[Given records — start]
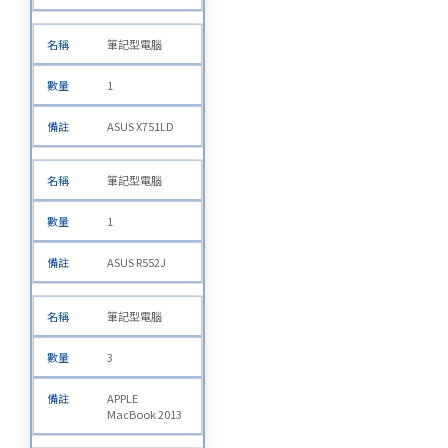
筆記型電腦
1
ASUS X751LD
筆記型電腦
1
ASUS R552J
筆記型電腦
3
APPLE
MacBook 2013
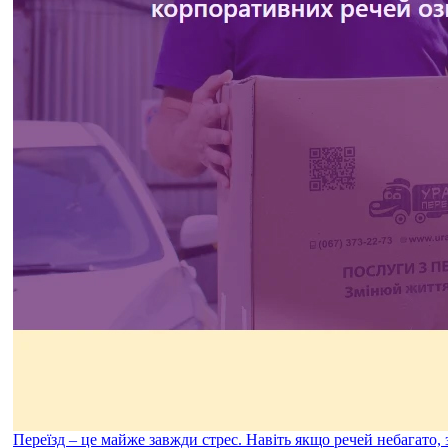
Переїзд – це майже завжди стрес. Навіть якщо речей небагато,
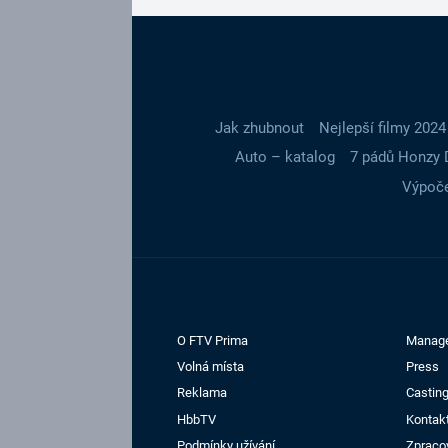
Jak zhubnout
Nejlepší filmy 2024
Auto – katalog
7 pádů Honzy 
Výpoče
O FTV Prima
Manag
Volná místa
Press
Reklama
Casting
HbbTV
Kontak
Podmínky užívání
Zpraco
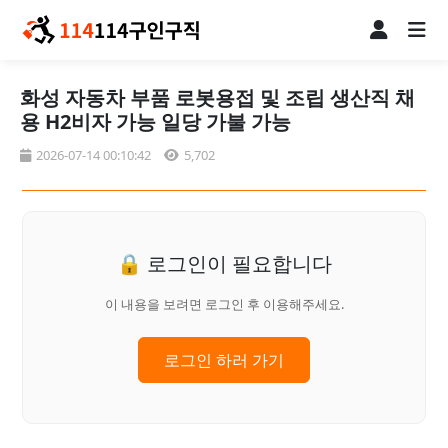
화성 자동차 부품 로봇용접 및 조립 생산직 채
용 H2비자 가능 일당 가불 가능
2026-07-14 00:10:42
5,702
🔒 로그인이 필요합니다
이 내용을 보려면 로그인 후 이용해주세요.
로그인 하러 가기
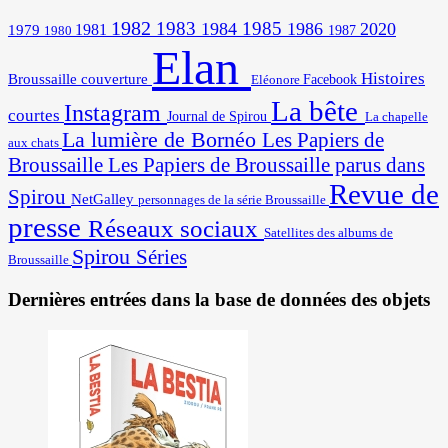
1982
1983
1985
1984
1986
2020
1981
1979
1987
1980
Elan
Histoires
Broussaille
couverture
Facebook
Eléonore
La bête
Instagram
courtes
Journal de Spirou
La chapelle
La lumière de Bornéo
Les Papiers de
aux chats
Broussaille
Les Papiers de Broussaille parus dans
Revue de
Spirou
NetGalley
personnages de la série Broussaille
presse
Réseaux sociaux
Satellites des albums de
Spirou
Séries
Broussaille
Dernières entrées dans la base de données des objets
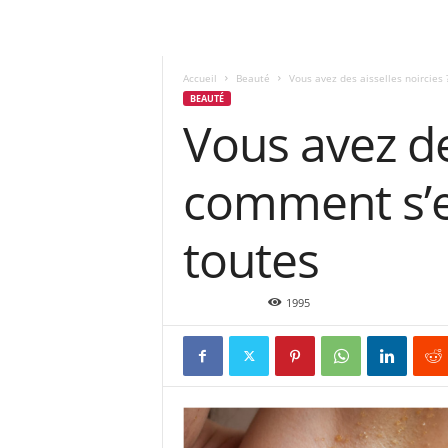
Accueil
Beauté
Vous avez des aisselles noircies 
BEAUTÉ
Vous avez des
comment s’e
toutes
Juin 11, 2016
1995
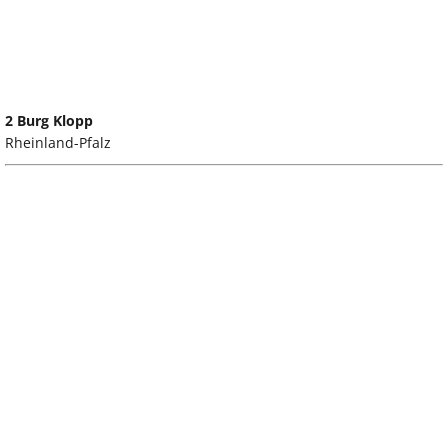
2 Burg Klopp
Rheinland-Pfalz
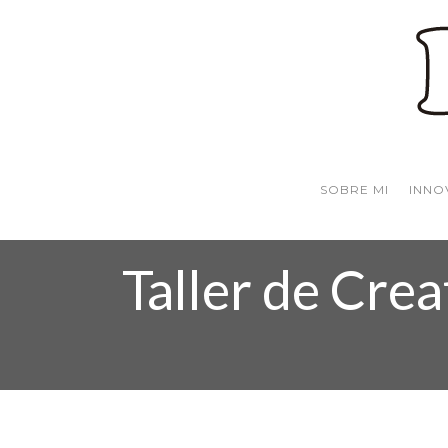
SOBRE MI
INNO
Taller de Crea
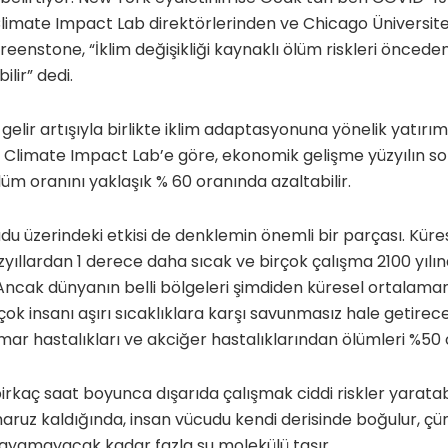
Climate Impact Lab direktörlerinden ve Chicago Üniversit
eenstone, “İklim değişikliği kaynaklı ölüm riskleri önced
ilir” dedi.
gelir artışıyla birlikte iklim adaptasyonuna yönelik yatırım
. Climate Impact Lab’e göre, ekonomik gelişme yüzyılın so
üm oranını yaklaşık % 60 oranında azaltabilir.
udu üzerindeki etkisi de denklemin önemli bir parçası. Kür
üzyıllardan 1 derece daha sıcak ve birçok çalışma 2100 yılı
 Ancak dünyanın belli bölgeleri şimdiden küresel ortalamanı
 çok insanı aşırı sıcaklıklara karşı savunmasız hale getirecek
amar hastalıkları ve akciğer hastalıklarından ölümleri %50 
irkaç saat boyunca dışarıda çalışmak ciddi riskler yaratabi
ruz kaldığında, insan vücudu kendi derisinde boğulur, çü
ayamayacak kadar fazla su molekülü taşır.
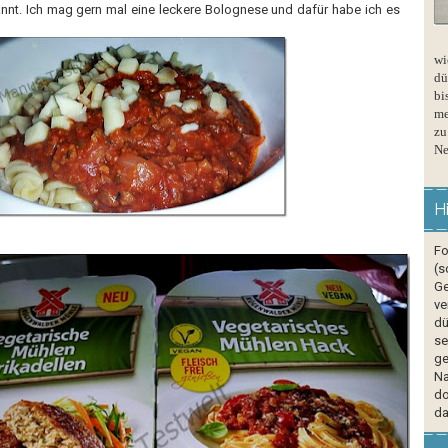
nnt. Ich mag gern mal eine leckere Bolognese und dafür habe ich es
wi
dü
bi
me
zu
Ne
H
Fo
(s
Ge
ve
dü
se
ge
Na
do
da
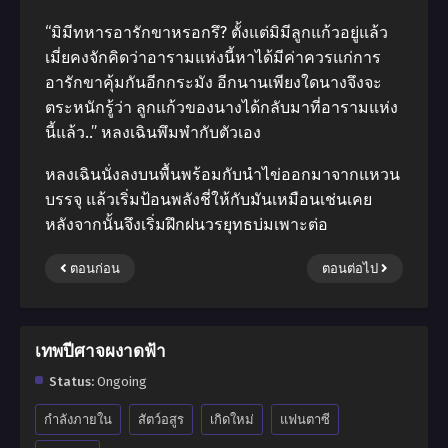
“มิมีทหารอารักขาหรอกรึ? ตั้งแต่มิมีลูกแก้วอยู่แล้ว
เมี่ยคงจักคิดว่าอารามแห่งนี้หาได้มีค่าควรแก่การ
อารักขาคุ้มกันอีกกระมัง อีกนานเพียงใดนางจึงจะ
ตระหนักรู้ว่า ลูกแก้วของนางได้กลับมาที่อารามแห่ง
นี้แล้ว..” หลงเฉินพึมพำกับตัวเอง
หลงเฉินนั่งลงบนพื้นพร้อมกับนำไข่ออกมาจากแหวน
บรรจุ แล้วเริ่มป้อนพลังชี่ให้กับมันเหมือนเช่นเคย
หลังจากนั้นจึงเริ่มฝึกฝนวรยุทธบ่มเพาะต่อ
ตอนก่อน
ตอนต่อไป
เทพปีศาจผงาดฟ้า
Status:
Ongoing
กำลังภายใน
สัตว์อสูร
เกิดใหม่
แฟนตาซี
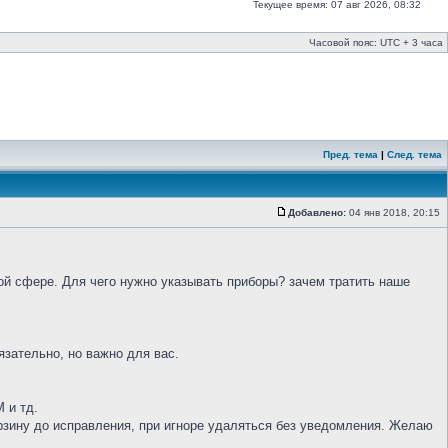
Текущее время: 07 авг 2026, 08:32
Часовой пояс: UTC + 3 часа
Пред. тема
|
След. тема
Добавлено:
04 янв 2018, 20:15
ной сфере. Для чего нужно указывать приборы? зачем тратить наше
бязательно, но важно для вас.
 и тд.
рзину до исправления, при игноре удаляться без уведомления. Желаю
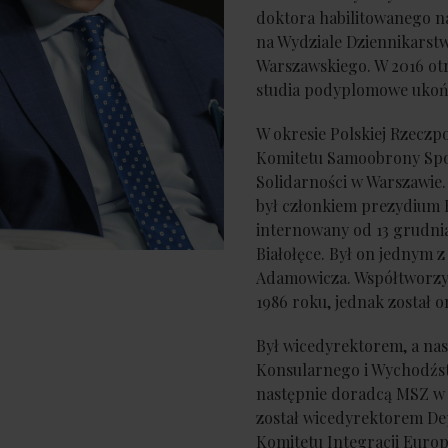
doktora habilitowanego n
na Wydziale Dziennikarstw
Warszawskiego. W 2016 otr
studia podyplomowe ukońc
W okresie Polskiej Rzeczp
Komitetu Samoobrony Spo
Solidarności w Warszawie.
był członkiem prezydium 
internowany od 13 grudnia
Białołęce. Był on jednym
Adamowicza. Współtworzył
1986 roku, jednak został o
Był wicedyrektorem, a na
Konsularnego i Wychodźst
następnie doradcą MSZ w 
został wicedyrektorem De
Komitetu Integracji Europe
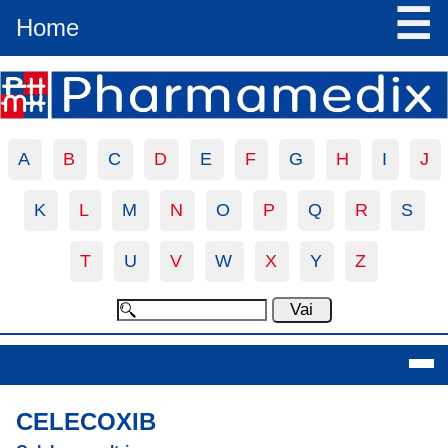
☰
Home
A
B
C
D
E
F
G
H
I
J
K
L
M
N
O
P
Q
R
S
T
U
V
W
X
Y
Z
Celecoxib
CELECOXIB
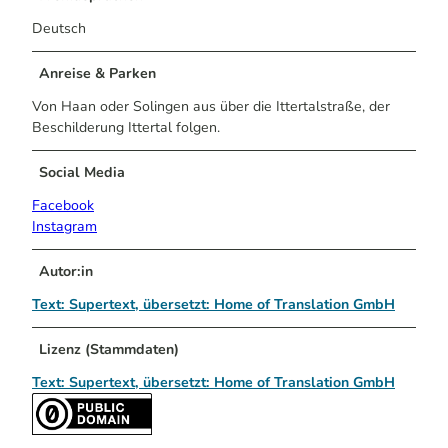
Deutsch
Anreise & Parken
Von Haan oder Solingen aus über die Ittertalstraße, der
Beschilderung Ittertal folgen.
Social Media
Facebook
Instagram
Autor:in
Text: Supertext, übersetzt: Home of Translation GmbH
Lizenz (Stammdaten)
Text: Supertext, übersetzt: Home of Translation GmbH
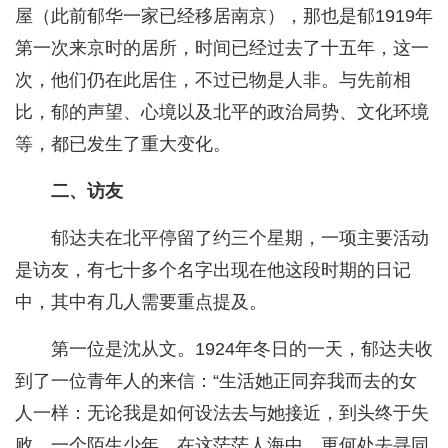
屋（此前郁华一家已经移居南京），那也是郁1919年
第一次来京时的居所，时间已经过去了十五年，这一
次，他们仍在此居住，不过已物是人非。与先前相
比，郁的声望、心境以及北平的政治局势、文化环境
等，都已发生了重大变化。
二、访友
郁达夫在北平停留了约三个星期，一项主要活动
是访友，有七十多个名字出现在他这段时期的日记
中，其中有几人需要重点提及。
第一位是沈从文。1924年冬日的一天，郁达夫收
到了一位青年人的来信：“生活她正同弃我而去的女
人一样：无论我是如何设法去与她接近，到头终于失
败。一个陌生少年，在这茫茫人海中，更何处去寻同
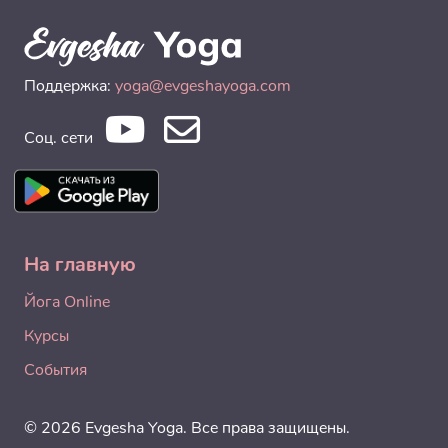
Поддержка:
yoga@evgeshayoga.com
Соц. сети
На главную
Йога Online
Курсы
События
© 2026 Evgesha Yoga. Все права защищены.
[Given records — finish]
Exercise prompt: Go through the entries and copy each line holding the string "wicedyrektorem".

Output of the exercise:
Był wicedyrektorem, a na
został wicedyrektorem De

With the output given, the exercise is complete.